Dear Catholic Exchange,
My daughter has had a very challenging life during her 26 years on earth.
She was diagnosed with Leukemia when she was 13 and underwent chemotherapy and radiation therapy treatments for 2½ years. She is in remission and has been for the past 10 years but because of her chemotherapy, she developed an osteonecrosis in her knees and elbows and eventually had to have her knees replaced. Because the disease hit her during a very crucial developmental time in her life, my daughter has struggled to develop and maintain healthy personal relationships. My wife and I have done everything we can to help and be supportive and she has recently (a little over a year ago) found "the love of her life." He asked her to marry him and she accepted. They have tentatively settled on a date in May 2008 and for the first time since I can't remember when, my daughter is truly happy. Unfortunately, her fiancé is not a Catholic and, to make matters worse, he was married once before to another non-Catholic.
That marriage fell apart within 6 months because of infidelity on her part and the marriage ended in divorce. When looking to book our church for the wedding, my daughter was told that before she could be married to her fiancé in the Catholic faith, they would have to go through a very lengthy procedure to annul his previous marriage. I'm sorry for the long lead-in but here's my question: What is the procedure and the reasoning behind the lengthy process? Even though my daughter and her fiancé has scheduled a date over 13 months out she is being told that the annulment will take around 18 months and she will just have to push out her wedding date even further. Since her fiancé's previous marriage was not a Catholic marriage was it even recognized by the Catholic Church? Is there anything at all she and we can do to expedite this process so she can keep her date? Needless to say, she is very disappointed and depressed.
Dear Mr. Franz,
Peace in Christ!
The process is lengthy because it must be thorough and diocesan resources are often not sufficient to quickly handle the number of petitions for annulment.
Your daughter's fiancé presumably exchanged consent with his first wife and, as the saying goes, consent makes the marriage. If a marriage occurs, in or out of the Catholic Church, on a sacramental or natural level, it is recognized as valid and protected by the Church as a holy union. Further, marriage "can be dissolved by no human power and by no cause, except death" (Code of Canon Law, canon 1141). The presumption is in favor of the marriage.
If your daughter's fiancé is not married, it is because consent was never legitimately exchanged due to at least one of the following reasons: (1) the proper form of marriage was not used, (2) one or both of the parties were incapable of exchanging consent, or (3) consent itself was not exchanged. In the annulment process, a marriage tribunal thoroughly examines the question of consent. Again, the presumption is in favor of marriage, so there must be a level of certainty that there was not a legitimate exchange of consent before a declaration of nullity is issued.

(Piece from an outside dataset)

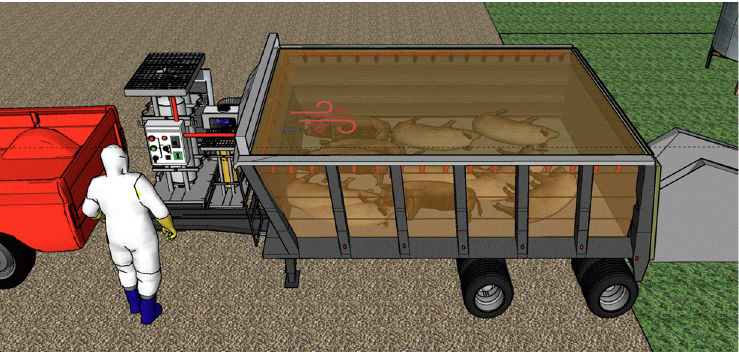
Figure 7. Direct ‐ fired heater is used for the inactivation of pathogens in carcass after depopulation.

As far as expediting the process goes, cases are taken on a first come-first served basis. In some cases the absence of legitimate consent is so clear that the process might take only a few months. Of course, a complete application and documentation is a factor, as well as the responsiveness of witnesses. Marriage arrangements are not usually accepted as reasons for special treatment.
God brings good out of evil, and your daughter can take this time to better understand marriage, including what it means to have a sacramental marriage, and thereby have a much stronger and richer marriage than what she might have had otherwise.